Received 30 October 2017; Revised 5 February 2018; Accepted 27 February 2018; Published 19 April 2018

Academic Editor: João Manuel R. S. Tavares

Copyright © 2018 Jing Zhang et al. This is an open access article distributed under the Creative Commons Attribution License, which permits unrestricted use, distribution, and reproduction in any medium, provided the original work is properly cited.

Abstract

Multivariate classification techniques have been widely applied to decode brain states using functional magnetic resonance imaging (fMRI). Due to variabilities in fMRI data and the limitation of the collection of human fMRI data, it is not easy to train an efficient and robust supervised-learning classifier for fMRI data. Among various classification techniques, sparse representation classifier (SRC) exhibits a state-of-the-art classification performance in image classification. However, SRC has rarely been applied to fMRI-based decoding. This study aimed to improve SRC using unlabeled testing samples to allow it to be effectively applied to fMRI-based decoding.
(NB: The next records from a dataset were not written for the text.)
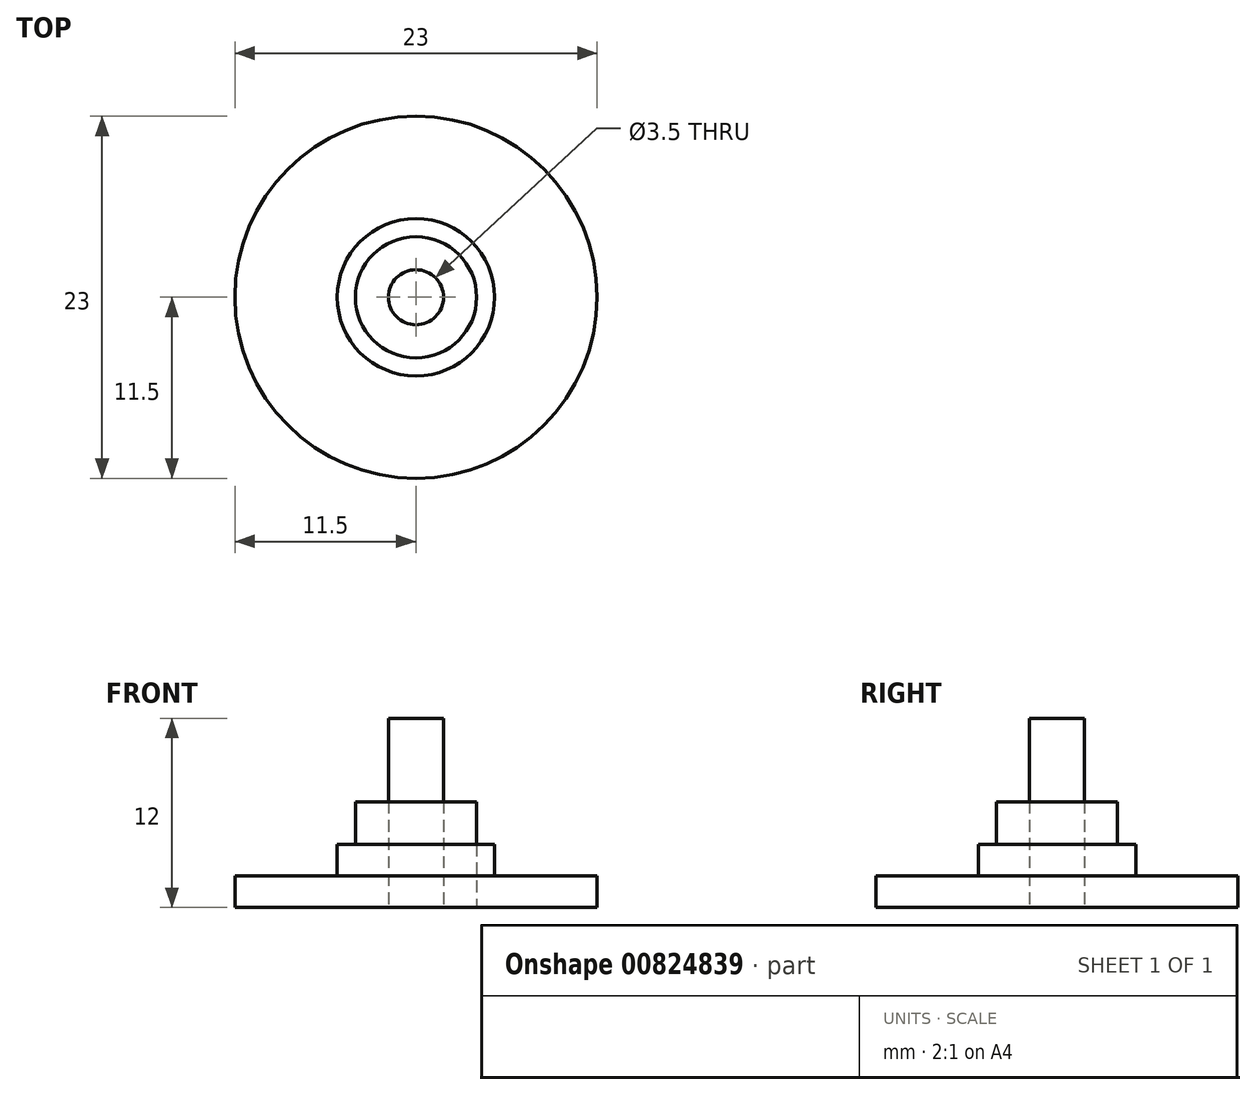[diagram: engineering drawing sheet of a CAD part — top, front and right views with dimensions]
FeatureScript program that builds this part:
annotation { "Feature Type Name" : "Feature", "Feature Type Description" : "" }
export const myFeature = defineFeature(function(context is Context, id is Id, definition is map)
    precondition{}
    {
        {
            var Q0;
            Q0=qCreatedBy(makeId("Top.planeOp"),FACE);
            var sketch = newSketch(context, id + "F0", { "sketchPlane" : qUnion([Q0])});
            skCircle(sketch, "E0", {"center": v(0, 0) * mm, "radius": 11.5 * mm});
            skCircle(sketch, "E1", {"center": v(0, 0) * mm, "radius": 3.85 * mm});
            skCircle(sketch, "E2", {"center": v(0, 0) * mm, "radius": 5 * mm});
            skCircle(sketch, "E3", {"center": v(0, 0) * mm, "radius": 1.75 * mm});
            skSolve(sketch);
        }
        {
            var Q0;
            Q0 = qSketchRegion(id + "F0", true);
            extrude(context, id + "F1", {"entities" : qUnion([Q0]), "depth" : 2 * mm, "offsetDistance" : 25 * mm});
        }
        {
            var Q0;
            Q0=makeQuery(id+"F0.imprint","IMPRINT",FACE,{"disambiguationData":[TD([[makeQuery(id+"F0.imprint","IMPRINT",EDGE,{"derivedFrom":sQuery(id+"F0.wireOp",EDGE,"E1")}),-1.0]])]});
            extrude(context, id + "F2", {"entities" : qUnion([Q0]), "operationType" : NewBodyOperationType.ADD, "depth" : 4 * mm, "offsetDistance" : 25 * mm});
        }
        {
            var Q0;
            Q0=makeQuery(id+"F0.imprint","IMPRINT",FACE,{"disambiguationData":[TD([[makeQuery(id+"F0.imprint","IMPRINT",EDGE,{"derivedFrom":sQuery(id+"F0.wireOp",EDGE,"E3")}),1.0]])]});
            extrude(context, id + "F3", {"entities" : qUnion([Q0]), "operationType" : NewBodyOperationType.ADD, "depth" : 12 * mm, "offsetDistance" : 25 * mm});
        }
        {
            var Q0;
            Q0=makeQuery(id+"F0.imprint","IMPRINT",FACE,{"disambiguationData":[TD([[makeQuery(id+"F0.imprint","IMPRINT",EDGE,{"derivedFrom":sQuery(id+"F0.wireOp",EDGE,"E1")}),1.0]])]});
            extrude(context, id + "F4", {"entities" : qUnion([Q0]), "depth" : 6.7 * mm, "offsetDistance" : 25 * mm});
        }
    });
We proposed a semisupervised-learning SRC with an average coefficient (semiSRC-AVE) method that performed the classification using the average coefficient of each class instead of the reconstruction error and selectively updated the training dataset using new testing data with high confidence to improve the performance of SRC. Simulated and real fMRI experiments were performed to investigate the feasibility and robustness of semiSRC-AVE. The results of the simulated and real fMRI experiments showed that semiSRC-AVE significantly outperformed supervised learning SRC with an average coefficient (SRC-AVE) method and showed better performance than the other three semisupervised learning methods.